Let’s start out with where we agree: We would all like everyone’s wages (in real terms) and standard of living to be higher. The question is not the objective, but how to achieve it. John Kerry thanks you can just pass a law and … Shazam!! – $7/hour minimum wage.

 So why not $20/hour? Oh, might there be some negative consequences of arbitrarily dictating a higher minimum wage? Well, if the consequences would be disastrous at $20/hour, maybe they are merely bad at $7/hour. Other than cynically hoping to gather more votes with this proposal, what economic models or theories does Mr. Kerry have in mind that indicate anyone is better off with his proposal? Facts are stubborn things and the plain truth is that nearly everyone is worse off with minimum wage laws. And the higher they are, the more the damage.

After the legal minimum wage is increased, the economy does its best to adjust. The tradeoff between capital and labor is adjusted.

 The tradeoff between utilization of domestic labor and foreign labor (outsourcing) is adjusted. Prices of goods are adjusted. Consumers adjust their buying preferences. And the ripples keep expanding. Eventually the ripples settle down. At the end of the day, what has changed?

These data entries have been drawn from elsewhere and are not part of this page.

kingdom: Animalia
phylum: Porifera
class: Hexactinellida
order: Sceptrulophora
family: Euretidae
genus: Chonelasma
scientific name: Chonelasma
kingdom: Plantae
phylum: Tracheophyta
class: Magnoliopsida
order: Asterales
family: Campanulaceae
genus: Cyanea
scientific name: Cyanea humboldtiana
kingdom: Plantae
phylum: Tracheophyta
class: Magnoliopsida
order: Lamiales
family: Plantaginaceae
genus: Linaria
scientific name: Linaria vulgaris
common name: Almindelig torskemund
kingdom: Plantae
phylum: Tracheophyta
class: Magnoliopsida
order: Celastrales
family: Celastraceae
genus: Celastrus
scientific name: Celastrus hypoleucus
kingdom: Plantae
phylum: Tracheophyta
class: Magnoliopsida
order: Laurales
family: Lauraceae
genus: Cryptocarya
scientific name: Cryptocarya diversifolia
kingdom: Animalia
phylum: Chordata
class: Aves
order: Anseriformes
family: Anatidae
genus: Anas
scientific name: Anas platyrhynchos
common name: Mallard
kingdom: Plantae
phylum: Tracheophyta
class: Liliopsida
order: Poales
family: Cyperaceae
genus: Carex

Recalling that the adjustments were due to an increase in the cost of domestic labor, it is clear that the following are inevitable:

 1. Employers will move towards greater automation (use more capital equipment and less domestic labor), leading to fewer jobs and more unemployment for low-wage employees

 2. Employers will engage in more outsourcing (since foreign labor is now more competitive) resulting in fewer domestic jobs and even more unemployment

 3. Prices of goods will go up (at least in the short term) with consumers able to buy less (further reducing jobs, increasing inflation, and lowering

our standard of living)

 4. Consumers will shift buying preferences away from labor-intensive goods … even more layoffs and fewer jobs

 5. Marginal manufacturers will go out of business, leading to even more unemployment

 6. Tax revenues will drop and unemployment costs will rise … if taxes are raised to make up for these problems, an even greater spiral of economic damage will ensue

 7. And of course, the Democrats will blame everything except their own policies. No one wins.

 If we really want to raise wages and increase the number of high paying American jobs, what should we do? The only way is to make the productivity of the American worker higher … make an hour of labor really worth more. That can only happen by permitting greater capital investment in the economy. It means lowering taxes and eliminating costly regulations, thus leading to greater retained earnings, increased incentives for risk taking, and higher investments in product development. It sure would be nice if we could just pass a law and be more prosperous. But only children could possibly believe that this would work. Is Mr. Kerry really that naïve? Are the voters?